#3092 closed enhancement (fixed)
Slow performance of geometry_columns in PostGIS >= 2
Reported by: | rouault | Owned by: | robe |
---|---|---|---|
Priority: | high | Milestone: | PostGIS 2.1.8 |
Component: | postgis | Version: | 2.0.x |
Keywords: | history | Cc: | strk |
Description
Original discussion in this thread http://lists.osgeo.org/pipermail/gdal-dev/2015-March/041299.html
Querying geometry_columns exhibits poor performance (perhaps quadratic in number of spatial tables) due to geometry_columns potentially calling postgis_constraint_dims(), postgis_constraint_srid() and postgis_constraint_type(), because each causes a SELECT to be executed for each row if some typmod constraints are missing.

::::::::::

■ What is expected:
Condense the paragraph of the PostGIS ticket that begins "Querying geometry_columns exhibits" into a short bulleted list that retains its main facts. The material that follows is not required for this exercise.

■ Data excerpts:

::::::::::

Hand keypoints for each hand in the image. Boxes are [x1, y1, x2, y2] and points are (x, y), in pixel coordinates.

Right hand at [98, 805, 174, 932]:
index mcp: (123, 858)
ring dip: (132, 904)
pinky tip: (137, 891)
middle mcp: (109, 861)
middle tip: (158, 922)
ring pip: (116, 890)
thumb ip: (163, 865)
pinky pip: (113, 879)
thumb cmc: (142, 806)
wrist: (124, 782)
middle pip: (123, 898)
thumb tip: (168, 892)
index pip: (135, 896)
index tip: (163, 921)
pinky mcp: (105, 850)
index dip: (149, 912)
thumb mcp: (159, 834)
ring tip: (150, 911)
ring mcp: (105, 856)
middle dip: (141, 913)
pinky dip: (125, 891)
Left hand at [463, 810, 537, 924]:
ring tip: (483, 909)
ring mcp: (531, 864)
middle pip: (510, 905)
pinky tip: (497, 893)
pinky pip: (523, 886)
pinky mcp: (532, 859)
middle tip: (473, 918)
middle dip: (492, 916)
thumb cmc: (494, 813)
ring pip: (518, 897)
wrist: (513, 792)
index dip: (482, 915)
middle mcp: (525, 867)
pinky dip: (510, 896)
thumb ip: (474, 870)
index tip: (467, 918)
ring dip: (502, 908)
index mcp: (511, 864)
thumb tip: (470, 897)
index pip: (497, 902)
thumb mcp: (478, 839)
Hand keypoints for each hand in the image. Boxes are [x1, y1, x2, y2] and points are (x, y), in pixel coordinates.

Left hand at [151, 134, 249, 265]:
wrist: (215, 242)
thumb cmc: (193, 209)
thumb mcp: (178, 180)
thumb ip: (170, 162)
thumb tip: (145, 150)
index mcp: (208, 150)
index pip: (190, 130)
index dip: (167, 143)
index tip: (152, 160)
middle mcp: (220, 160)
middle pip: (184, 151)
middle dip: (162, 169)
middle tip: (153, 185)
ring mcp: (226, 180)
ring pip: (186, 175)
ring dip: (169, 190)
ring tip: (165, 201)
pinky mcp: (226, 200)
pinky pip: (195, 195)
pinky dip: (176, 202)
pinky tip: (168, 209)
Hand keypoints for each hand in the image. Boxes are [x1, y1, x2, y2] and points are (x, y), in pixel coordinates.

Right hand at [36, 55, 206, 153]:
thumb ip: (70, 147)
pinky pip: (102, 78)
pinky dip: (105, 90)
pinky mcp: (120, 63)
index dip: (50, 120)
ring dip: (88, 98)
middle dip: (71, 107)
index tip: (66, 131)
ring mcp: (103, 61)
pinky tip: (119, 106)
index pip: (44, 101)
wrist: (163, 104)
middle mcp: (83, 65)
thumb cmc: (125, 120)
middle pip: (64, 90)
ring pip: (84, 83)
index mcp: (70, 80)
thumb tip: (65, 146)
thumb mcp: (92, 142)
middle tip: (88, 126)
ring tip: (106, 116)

::::::::::

■ Result of this task:
- Querying geometry_columns performs poorly, perhaps quadratically in the number of spatial tables.
- The cause is that geometry_columns may call postgis_constraint_dims(), postgis_constraint_srid() and postgis_constraint_type().
- If some typmod constraints are missing, each of these calls executes a SELECT for every row.